For some students involved, including cybersecurity major Bill Corkum, the work they did for LANA took a nosedive once the university shut down classes last spring.  Corkum worked as a receptionist for LANA at their office in Millett Hall 154, but he also functioned as a “jack of all trades” within the center. 

“My position is one where I talk to people all day and mingled with students. My ‘work’ ceased to exist with the coronavirus pandemic. The only duties I can still perform are those involving making phone calls,” said Corkum. 
 

Corkum was introduced to LANA after a recommendation from Director of Undergraduate Retention Seth Gordon and has kept working for the center due to the friendships he has created since arriving. He explained that being a part of LANA allowed him to feel at home. 

“My family is from Cuba and I was born in Puerto Rico. Working there made me feel somewhat as if I was back in Puerto Rico or New York where I grew up,” said Corkum. 

A diverse community  

Any Wright State University student can utilize LANA if they need someone to talk to or would like to learn about different cultures; they do not have to be members of the Latinx, Asian or Native American communities. 

“It is our intention to be a safe and welcoming place for all who enter Wright State University’s campus and provide resources, academic enhancement, friendships, leadership, and cultural and social development for the diverse community we serve,” their website states. “We are open to all.” 

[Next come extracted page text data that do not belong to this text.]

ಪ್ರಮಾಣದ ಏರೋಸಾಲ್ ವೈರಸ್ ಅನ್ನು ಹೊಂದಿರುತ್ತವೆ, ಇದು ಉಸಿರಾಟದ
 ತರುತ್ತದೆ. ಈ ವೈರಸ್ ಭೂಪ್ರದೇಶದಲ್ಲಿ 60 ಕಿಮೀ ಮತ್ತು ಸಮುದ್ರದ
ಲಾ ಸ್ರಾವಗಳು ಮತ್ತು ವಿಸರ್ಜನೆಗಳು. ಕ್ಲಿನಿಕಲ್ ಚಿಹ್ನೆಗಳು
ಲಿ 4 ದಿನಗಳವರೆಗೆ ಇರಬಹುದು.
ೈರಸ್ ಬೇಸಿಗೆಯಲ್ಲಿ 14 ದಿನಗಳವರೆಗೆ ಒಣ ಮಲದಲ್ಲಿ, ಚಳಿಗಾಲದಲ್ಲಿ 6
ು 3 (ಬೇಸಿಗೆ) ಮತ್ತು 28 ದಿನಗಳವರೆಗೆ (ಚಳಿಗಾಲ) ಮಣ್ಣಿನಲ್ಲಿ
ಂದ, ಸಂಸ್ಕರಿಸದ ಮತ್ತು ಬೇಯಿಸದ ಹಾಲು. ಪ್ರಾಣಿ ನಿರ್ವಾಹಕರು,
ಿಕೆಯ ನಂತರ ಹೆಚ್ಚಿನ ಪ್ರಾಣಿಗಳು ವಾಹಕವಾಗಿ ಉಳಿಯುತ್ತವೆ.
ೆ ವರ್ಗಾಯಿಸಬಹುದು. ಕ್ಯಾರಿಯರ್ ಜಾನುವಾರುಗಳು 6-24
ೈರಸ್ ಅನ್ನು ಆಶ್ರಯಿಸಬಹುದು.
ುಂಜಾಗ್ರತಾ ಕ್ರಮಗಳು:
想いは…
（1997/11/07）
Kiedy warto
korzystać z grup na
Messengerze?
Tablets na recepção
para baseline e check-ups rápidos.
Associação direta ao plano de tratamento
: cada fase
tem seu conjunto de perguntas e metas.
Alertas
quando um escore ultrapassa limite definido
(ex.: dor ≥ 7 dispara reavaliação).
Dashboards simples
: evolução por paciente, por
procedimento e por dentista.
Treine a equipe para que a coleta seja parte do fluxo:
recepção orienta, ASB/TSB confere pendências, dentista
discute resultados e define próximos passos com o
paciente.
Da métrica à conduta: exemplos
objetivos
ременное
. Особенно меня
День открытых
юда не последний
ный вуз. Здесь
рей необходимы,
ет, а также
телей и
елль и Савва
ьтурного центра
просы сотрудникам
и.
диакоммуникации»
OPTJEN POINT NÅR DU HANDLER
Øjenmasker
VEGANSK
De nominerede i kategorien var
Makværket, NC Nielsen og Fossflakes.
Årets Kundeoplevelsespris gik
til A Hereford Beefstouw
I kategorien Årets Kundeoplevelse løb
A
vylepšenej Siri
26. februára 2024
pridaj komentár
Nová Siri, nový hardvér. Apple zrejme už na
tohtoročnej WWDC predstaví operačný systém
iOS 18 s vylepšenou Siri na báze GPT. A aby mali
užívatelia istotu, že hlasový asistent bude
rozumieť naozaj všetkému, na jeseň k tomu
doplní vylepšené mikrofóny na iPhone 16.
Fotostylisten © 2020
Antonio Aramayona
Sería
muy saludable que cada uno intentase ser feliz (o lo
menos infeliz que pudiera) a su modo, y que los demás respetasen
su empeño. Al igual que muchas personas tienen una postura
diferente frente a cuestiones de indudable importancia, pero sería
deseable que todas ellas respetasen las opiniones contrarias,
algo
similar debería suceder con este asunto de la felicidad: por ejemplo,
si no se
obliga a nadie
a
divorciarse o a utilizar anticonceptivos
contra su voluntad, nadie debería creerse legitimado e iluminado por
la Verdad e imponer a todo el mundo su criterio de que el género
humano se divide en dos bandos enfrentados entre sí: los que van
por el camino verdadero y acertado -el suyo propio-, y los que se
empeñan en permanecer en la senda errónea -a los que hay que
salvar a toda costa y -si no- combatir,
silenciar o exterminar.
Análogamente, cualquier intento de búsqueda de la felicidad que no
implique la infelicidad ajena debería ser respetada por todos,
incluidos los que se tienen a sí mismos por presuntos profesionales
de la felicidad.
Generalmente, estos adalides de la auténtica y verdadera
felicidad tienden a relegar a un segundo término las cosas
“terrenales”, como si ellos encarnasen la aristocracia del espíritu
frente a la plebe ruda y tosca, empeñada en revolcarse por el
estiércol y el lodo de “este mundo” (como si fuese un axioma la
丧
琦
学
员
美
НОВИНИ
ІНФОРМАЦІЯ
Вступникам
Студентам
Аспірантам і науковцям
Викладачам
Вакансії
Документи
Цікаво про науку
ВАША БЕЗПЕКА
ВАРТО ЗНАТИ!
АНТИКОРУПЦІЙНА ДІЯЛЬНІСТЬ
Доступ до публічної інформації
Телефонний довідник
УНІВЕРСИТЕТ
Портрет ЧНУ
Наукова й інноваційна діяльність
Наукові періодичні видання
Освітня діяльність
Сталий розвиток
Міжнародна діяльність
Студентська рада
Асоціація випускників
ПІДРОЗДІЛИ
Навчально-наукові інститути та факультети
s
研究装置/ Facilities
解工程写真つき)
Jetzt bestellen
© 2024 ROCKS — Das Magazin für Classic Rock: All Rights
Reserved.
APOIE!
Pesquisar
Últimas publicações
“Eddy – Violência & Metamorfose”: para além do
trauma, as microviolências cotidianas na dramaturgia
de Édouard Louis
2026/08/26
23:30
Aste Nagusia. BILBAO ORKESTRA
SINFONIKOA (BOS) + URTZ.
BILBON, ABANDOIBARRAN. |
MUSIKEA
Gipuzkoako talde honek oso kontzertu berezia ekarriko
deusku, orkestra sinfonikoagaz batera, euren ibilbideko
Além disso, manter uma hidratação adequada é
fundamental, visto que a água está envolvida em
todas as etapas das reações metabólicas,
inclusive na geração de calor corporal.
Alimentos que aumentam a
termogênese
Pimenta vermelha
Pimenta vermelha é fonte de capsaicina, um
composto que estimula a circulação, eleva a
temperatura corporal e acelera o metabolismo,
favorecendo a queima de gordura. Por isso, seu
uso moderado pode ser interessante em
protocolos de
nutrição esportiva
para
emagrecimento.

Moving interaction online 
 

Some students who are a part of LANA have not had their roles as severely impacted. Charline Phung, who is majoring in supply chain management, acts as Webmaster for the Asian Student Association (ASA). Though overall in LANA, she is “simply another person that welcomes everyone to our community.”  

Phung has been involved with LANA since the beginning of her freshman year of college and is now a senior. She explained that the pandemic has not affected her ability to do her job effectively, though moving to a virtual environment does come with some downsides. 

“Most other organizations’ events and meetings are virtual, so it is not difficult to go from one place to another. On the other hand, it is difficult to meet new students and make those connections through a screen,” said Phung 
 

Virtual events through LANA 

One of the virtual events that LANA is holding this semester is LANA Talk Tuesdays, where students can converse with Associate Director Mia Honaker through WebEx about the center. These chats are occurring every Tuesday between 1 p.m. and 2 p.m. 

The center is also gearing up for Hispanic Heritage Month, which will occur between Sep. 15 and Oct. 15 and celebrates the impact that Hispanic Americans have made on society. Events throughout the month, which will include movie nights, a discussion on Latinos in the STEM field and a Zumba session, will be held through WebEx and Zoom. 

Even though the Culture and Identity Centers have not been able to open up their physical locations this semester, students who are part of their communities are able to stand together through these stressful times. 

“We may be social distancing but we are still there for each other in whatever ways possible,” said Corkum.